▶ **Required work**
Copy the rows from the line with "以上、ブルガリブルガリの簡単な、査定時のポイントのご紹介" to the line with "本日は、読んでいただき、誠にありがとうございました。", changing every "査定" to "鑑定" and leaving everything else untouched.

▶ **Extracted entries**
=== Section Start ===
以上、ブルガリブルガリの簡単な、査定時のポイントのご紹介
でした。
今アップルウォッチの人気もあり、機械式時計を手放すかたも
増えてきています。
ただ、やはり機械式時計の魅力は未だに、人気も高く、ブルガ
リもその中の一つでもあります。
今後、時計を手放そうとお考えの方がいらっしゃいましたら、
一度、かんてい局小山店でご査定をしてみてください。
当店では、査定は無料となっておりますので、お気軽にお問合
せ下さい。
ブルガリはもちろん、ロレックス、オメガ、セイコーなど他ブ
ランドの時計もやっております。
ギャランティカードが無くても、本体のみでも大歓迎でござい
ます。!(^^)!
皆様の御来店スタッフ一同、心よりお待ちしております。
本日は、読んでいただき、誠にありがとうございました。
=== Section End ===
=== Section Start ===
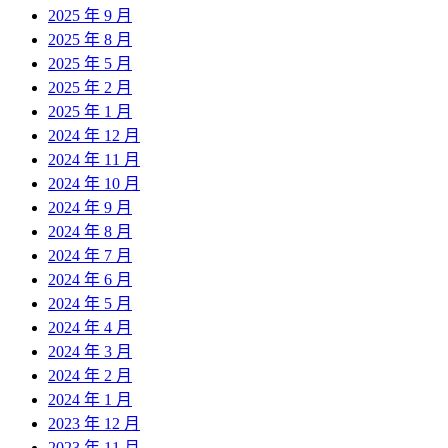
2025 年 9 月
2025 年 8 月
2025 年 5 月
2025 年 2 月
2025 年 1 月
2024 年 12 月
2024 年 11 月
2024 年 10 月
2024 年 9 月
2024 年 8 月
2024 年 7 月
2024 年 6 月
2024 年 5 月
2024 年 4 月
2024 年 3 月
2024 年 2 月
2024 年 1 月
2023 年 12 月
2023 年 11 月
=== Section End ===
=== Section Start ===
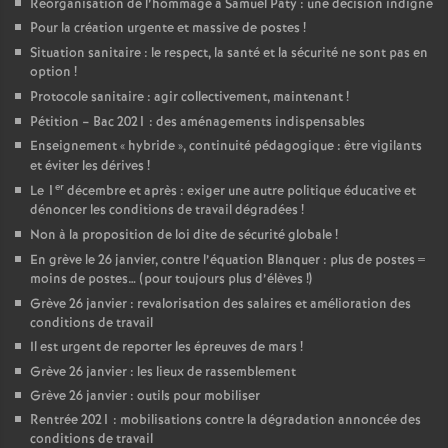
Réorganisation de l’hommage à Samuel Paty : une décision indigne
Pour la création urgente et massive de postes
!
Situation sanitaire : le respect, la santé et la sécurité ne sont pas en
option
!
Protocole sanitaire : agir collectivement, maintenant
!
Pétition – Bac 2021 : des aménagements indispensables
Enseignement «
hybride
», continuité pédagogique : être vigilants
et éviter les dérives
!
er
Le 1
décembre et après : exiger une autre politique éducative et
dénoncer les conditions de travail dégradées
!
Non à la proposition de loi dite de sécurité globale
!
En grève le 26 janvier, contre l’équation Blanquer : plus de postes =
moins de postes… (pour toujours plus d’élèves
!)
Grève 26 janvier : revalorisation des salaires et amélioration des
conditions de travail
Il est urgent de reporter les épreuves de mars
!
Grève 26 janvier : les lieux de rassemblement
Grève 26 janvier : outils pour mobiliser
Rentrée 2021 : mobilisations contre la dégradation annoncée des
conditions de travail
=== Section End ===
▶ **Solution for this exercise**
以上、ブルガリブルガリの簡単な、鑑定時のポイントのご紹介
でした。
今アップルウォッチの人気もあり、機械式時計を手放すかたも
増えてきています。
ただ、やはり機械式時計の魅力は未だに、人気も高く、ブルガ
リもその中の一つでもあります。
今後、時計を手放そうとお考えの方がいらっしゃいましたら、
一度、かんてい局小山店でご鑑定をしてみてください。
当店では、鑑定は無料となっておりますので、お気軽にお問合
せ下さい。
ブルガリはもちろん、ロレックス、オメガ、セイコーなど他ブ
ランドの時計もやっております。
ギャランティカードが無くても、本体のみでも大歓迎でござい
ます。!(^^)!
皆様の御来店スタッフ一同、心よりお待ちしております。
本日は、読んでいただき、誠にありがとうございました。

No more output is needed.